India has outrightly rejected allegations in a US report about the country being a chief source of counterfeit medicines to the world and said it is an attack on low cost generic drugs – crucial to make healthcare affordable.
The ‘Special 301 Report’ by United States Trade Representative (USTR) slammed India and China as leading sources of counterfeit medicines distributed globally with 20% of all pharmaceutical products sold in the Indian market estimated to be counterfeits.
“We strongly disagree with the observations made by USTR. We do not know the genesis and methodology of their findings. Instead, we view this as opposition to low cost generics and the thriving Indian drug manufacturing industry which is the ‘Pharmacy of the world’,” health secretary Preeti Sudan told TOI.
The USTR report, an annual review of the state of IP protection and enforcement in US trading partners around the world, has again put India on the ‘priority watch list’ for violation of intellectual property rights.
“In particular, China and India are reportedly leading sources of counterfeit medicines distributed globally. While it may not be possible to determine an exact figure, studies have suggested that up to 20% of drugs sold in the Indian market are counterfeit and could represent a serious threat to patient health and safety,” the report said. It also claimed that India exports counterfeit drugs to Africa, Canada, the Caribbean, the EU, South America, and the US.
However, emphasising that generic drugs are low cost but quality products, Sudan said only certified pharmaceutical products are exported from here. Locally, over 75% of sales come from generic medicines.
Not surprisingly, India is named in the report for the country’s patentability criteria, compulsory licensing criteria and absence of an additional intellectual property monopoly-data exclusivity.

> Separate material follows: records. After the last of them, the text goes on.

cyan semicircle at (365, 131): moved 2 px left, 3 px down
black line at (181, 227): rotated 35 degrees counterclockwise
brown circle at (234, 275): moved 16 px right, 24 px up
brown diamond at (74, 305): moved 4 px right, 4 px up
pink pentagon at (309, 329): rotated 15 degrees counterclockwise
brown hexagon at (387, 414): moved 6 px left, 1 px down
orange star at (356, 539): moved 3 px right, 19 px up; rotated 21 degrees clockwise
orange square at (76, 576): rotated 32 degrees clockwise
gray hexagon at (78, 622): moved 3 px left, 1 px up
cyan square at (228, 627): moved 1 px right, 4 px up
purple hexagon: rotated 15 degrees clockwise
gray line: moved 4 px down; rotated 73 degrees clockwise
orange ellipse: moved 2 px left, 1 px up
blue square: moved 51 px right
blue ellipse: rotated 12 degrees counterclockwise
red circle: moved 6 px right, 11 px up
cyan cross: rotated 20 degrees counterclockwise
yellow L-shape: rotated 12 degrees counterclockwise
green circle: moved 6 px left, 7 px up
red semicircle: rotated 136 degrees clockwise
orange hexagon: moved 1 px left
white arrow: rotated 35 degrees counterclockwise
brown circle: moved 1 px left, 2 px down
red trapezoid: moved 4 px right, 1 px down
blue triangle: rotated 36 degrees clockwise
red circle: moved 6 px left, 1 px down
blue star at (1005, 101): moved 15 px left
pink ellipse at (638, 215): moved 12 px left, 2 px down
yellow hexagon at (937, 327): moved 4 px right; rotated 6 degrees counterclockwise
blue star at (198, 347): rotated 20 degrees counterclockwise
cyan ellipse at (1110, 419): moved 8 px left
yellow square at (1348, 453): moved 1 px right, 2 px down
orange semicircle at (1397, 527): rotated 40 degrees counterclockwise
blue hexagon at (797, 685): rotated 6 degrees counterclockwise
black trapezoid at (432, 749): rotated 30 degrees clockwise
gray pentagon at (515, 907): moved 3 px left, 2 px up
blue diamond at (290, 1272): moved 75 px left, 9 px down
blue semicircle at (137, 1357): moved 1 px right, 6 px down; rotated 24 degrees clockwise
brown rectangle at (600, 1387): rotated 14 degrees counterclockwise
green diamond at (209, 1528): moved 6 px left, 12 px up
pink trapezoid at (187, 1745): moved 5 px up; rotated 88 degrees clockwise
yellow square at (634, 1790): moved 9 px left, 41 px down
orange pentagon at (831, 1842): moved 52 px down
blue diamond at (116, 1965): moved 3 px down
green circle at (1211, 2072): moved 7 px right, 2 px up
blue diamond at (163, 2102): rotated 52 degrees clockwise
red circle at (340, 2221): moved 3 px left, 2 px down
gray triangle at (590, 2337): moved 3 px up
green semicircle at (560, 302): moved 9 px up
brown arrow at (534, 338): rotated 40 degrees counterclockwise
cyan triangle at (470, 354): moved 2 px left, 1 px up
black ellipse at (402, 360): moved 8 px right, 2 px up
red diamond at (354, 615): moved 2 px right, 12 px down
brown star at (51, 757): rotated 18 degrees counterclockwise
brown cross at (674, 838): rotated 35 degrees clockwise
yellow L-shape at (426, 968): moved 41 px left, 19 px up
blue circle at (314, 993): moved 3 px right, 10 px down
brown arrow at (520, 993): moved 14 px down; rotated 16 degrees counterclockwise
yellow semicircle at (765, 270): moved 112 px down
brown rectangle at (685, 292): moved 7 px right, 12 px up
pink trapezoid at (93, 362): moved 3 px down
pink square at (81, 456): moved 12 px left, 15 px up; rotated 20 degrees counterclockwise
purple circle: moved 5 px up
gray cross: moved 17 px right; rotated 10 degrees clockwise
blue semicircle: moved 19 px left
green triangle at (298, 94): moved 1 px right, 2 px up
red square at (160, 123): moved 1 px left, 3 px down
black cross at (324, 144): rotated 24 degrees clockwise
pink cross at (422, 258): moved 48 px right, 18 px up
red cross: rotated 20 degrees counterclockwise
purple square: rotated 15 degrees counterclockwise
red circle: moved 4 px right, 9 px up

“At a time when medicine prices are soaring… the report undermines the efforts… seeking to make medicines more affordable domestically. USTR’s push for more protection and enforcement of IP policies would keep medicine prices high globally and place lifesaving treatments out of reach for longer in developing countries,” says MSF which advocates access to medicines.
The report also said inadequate protection for trade secrets in a number of countries, notably China and India, puts US trade secrets at risk.